**Excerpt**:
- DVD cover
- Directed by: Viktor Tourjansky
- Written by: Ferenc Herczeg (play); Karl Georg Külb; Ulrike Sanders;
- Produced by: Bruno Duday
- Starring: Zarah Leander; Willy Birgel; Paul Hörbiger; Jane Tilden;
- Cinematography: Franz Weihmayr
- Edited by: Walter Fredersdorf
- Music by: Lothar Brühne
- Production company: UFA
- Distributed by: UFA
- Release date: 14 December 1938;
- Running time: 101 minutes
- Country: Germany
- Language: German

= The Blue Fox (1938 film) =

1938 film directed by Viktor Tourjansky

The Blue Fox (Der Blaufuchs) is a 1938 German comedy film directed by Viktor Tourjansky and starring Zarah Leander, Willy Birgel and Paul Hörbiger. It was based on a play by the Hungarian writer Ferenc Herczeg. It includes the song Kann denn Liebe Sünde sein. It was shot at the Babelsberg Studios in Potsdam and on location in Budapest. The film's sets were designed by the art director Werner Schlichting.

**Brief 1**: In the article on the 1938 film The Blue Fox, why is Ferenc Herczeg credited as a writer with "(play)" after his name?
**Brief 2**: Carry on the article about the 1938 film The Blue Fox, starting after its final sentence.

**Information shown**:
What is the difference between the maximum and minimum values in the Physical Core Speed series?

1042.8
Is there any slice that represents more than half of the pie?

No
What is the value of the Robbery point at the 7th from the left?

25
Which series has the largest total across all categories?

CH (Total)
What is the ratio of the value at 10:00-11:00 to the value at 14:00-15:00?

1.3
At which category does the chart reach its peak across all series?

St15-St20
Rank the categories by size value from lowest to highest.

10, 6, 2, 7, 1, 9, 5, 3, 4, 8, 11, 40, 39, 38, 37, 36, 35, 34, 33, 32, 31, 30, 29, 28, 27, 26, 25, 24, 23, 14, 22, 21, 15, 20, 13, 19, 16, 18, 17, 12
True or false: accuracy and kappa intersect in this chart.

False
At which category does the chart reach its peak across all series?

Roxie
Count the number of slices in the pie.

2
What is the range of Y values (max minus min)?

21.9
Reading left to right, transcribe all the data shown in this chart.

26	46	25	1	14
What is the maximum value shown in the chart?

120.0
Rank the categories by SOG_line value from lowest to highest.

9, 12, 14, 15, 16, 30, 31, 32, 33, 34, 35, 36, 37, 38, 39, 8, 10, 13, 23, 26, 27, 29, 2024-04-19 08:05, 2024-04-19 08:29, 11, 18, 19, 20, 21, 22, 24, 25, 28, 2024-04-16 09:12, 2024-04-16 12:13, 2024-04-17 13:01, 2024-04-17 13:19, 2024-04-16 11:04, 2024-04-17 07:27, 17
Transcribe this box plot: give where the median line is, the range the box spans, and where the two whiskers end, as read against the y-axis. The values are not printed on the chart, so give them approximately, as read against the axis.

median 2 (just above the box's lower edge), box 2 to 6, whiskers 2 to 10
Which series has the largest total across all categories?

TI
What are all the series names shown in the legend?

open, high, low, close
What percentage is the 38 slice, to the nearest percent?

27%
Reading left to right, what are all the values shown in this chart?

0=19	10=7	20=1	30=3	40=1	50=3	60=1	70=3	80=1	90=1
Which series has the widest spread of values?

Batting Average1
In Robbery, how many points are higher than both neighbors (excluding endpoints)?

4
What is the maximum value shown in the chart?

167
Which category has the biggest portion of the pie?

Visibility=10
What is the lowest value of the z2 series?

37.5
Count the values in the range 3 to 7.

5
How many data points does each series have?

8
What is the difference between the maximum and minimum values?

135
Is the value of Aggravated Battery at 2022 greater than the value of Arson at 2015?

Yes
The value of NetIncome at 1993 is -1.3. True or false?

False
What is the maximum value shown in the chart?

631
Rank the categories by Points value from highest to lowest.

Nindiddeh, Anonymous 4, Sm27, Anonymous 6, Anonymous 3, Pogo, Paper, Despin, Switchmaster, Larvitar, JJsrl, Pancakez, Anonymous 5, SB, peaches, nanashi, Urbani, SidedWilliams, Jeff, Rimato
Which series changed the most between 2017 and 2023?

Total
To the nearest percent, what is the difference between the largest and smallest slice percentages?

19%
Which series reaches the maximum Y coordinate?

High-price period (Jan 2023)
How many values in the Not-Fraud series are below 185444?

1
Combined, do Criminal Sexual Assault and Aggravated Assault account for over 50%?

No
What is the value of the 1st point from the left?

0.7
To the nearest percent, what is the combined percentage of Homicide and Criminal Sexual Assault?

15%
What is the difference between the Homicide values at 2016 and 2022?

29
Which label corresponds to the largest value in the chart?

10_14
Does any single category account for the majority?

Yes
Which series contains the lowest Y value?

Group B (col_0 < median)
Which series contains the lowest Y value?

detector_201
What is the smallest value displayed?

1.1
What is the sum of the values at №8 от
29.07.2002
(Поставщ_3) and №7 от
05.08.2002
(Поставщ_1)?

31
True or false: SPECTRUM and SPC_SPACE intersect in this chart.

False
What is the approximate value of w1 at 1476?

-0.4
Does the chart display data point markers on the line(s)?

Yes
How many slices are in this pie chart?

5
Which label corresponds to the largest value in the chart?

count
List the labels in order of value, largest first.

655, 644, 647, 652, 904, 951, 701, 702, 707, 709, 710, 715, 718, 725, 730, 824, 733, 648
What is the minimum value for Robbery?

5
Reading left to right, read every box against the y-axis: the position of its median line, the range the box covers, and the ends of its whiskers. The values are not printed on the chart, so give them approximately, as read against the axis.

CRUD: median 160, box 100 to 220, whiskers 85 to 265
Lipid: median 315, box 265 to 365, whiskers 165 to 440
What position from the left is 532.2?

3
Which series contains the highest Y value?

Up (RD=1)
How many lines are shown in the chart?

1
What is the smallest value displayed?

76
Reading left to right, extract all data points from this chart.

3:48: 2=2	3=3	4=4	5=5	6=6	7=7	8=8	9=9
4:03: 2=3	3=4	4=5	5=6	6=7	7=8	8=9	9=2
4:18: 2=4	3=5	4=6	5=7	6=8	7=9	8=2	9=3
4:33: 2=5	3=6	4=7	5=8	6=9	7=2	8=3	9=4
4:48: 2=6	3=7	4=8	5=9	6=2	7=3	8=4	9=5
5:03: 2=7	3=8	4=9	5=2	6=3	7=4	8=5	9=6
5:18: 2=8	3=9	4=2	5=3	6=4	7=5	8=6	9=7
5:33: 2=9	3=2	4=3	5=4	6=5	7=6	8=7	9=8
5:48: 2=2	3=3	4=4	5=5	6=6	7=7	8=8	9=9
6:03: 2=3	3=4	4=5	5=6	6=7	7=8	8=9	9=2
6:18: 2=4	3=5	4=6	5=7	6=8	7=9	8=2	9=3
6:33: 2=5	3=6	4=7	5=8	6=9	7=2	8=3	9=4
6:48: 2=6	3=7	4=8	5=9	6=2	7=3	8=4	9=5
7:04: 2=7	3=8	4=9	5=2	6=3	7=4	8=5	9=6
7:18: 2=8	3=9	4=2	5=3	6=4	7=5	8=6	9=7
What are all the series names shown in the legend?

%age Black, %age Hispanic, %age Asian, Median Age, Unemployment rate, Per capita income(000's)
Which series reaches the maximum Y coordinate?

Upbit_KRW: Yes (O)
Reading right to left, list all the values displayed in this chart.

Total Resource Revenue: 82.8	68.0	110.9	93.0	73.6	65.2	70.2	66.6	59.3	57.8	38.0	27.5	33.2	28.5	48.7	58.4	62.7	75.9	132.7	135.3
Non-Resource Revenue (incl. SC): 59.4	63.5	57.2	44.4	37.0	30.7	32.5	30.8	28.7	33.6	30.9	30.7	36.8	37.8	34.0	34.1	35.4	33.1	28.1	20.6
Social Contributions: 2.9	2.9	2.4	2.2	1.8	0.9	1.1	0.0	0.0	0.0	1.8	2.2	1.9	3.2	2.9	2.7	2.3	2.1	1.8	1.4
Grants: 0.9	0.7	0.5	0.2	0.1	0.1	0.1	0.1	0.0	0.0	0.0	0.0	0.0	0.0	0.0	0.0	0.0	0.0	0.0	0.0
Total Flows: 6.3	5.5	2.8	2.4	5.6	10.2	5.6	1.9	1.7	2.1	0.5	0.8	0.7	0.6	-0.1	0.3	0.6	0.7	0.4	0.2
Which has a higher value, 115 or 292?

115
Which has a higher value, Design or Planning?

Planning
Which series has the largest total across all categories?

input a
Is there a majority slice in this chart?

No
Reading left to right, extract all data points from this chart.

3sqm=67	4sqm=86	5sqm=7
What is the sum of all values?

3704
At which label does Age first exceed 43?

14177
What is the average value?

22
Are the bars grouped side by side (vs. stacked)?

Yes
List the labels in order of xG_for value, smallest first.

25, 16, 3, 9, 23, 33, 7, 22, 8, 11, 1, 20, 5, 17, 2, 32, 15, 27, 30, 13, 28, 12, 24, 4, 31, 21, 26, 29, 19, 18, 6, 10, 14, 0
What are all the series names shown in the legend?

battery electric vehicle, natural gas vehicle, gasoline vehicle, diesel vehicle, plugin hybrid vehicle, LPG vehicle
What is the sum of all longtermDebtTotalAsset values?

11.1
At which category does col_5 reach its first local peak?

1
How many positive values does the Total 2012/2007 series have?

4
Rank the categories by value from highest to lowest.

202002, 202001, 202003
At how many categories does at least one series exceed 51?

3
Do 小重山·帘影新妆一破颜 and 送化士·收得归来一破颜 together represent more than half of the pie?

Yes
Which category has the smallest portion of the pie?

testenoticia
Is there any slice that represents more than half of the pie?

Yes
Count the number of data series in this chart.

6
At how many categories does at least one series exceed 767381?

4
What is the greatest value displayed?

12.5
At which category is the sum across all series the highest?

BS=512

**Answer area 1**: The film was based on a play by Herczeg, a Hungarian writer.

**Answer area 2**:
==Synopsis==
Tired by her husband's lack of interest in her, due to his obsessive focus on his scientific study of fish, a Budapest woman flirts with the idea of running off with another man.

==Cast==
- Zarah Leander as Ilona Paulus
- Willy Birgel as Tabor Vary
- Paul Hörbiger as Stephan Paulus
- Jane Tilden as Lisi
- Karl Schönböck as Trill
- Rudolf Platte as Coachman Bela
- Eduard Wenck as Signalman Ürem
- Edith Meinhard as Tilla
- Gertrud de Lalsky as Professorengattin
- Erich Dunskus as Tankstellenwart
- Olga Engl as Ilonas Tante Margit
- Lothar Geist as Tankstellenlehrling
- Max Hiller as Ungarischer Bauer am Bahnhof
- Antonie Jaeckel as Die Frau Rektor
- Eva Klein-Donath as Professorengattin
- Ingolf Kuntze as Direktor des Trocadero
- Majan Lex as Anuschka, Magd bei Tante Margit
- Friedel Müller as Professorengattin
- Erich Nadler as Spielleiter im Trocadero
- Paul Rehkopf as Ungarischer Bauer
- Berta Scheven as Frau des Bahnwärters
- Franz von Bokay as Josy, Diener bei Tante Margit

== Bibliography ==
- Hake, Sabine (2001). "Popular Cinema of the Third Reich"
- Reimer, Robert C. (2010). "The A to Z of German Cinema"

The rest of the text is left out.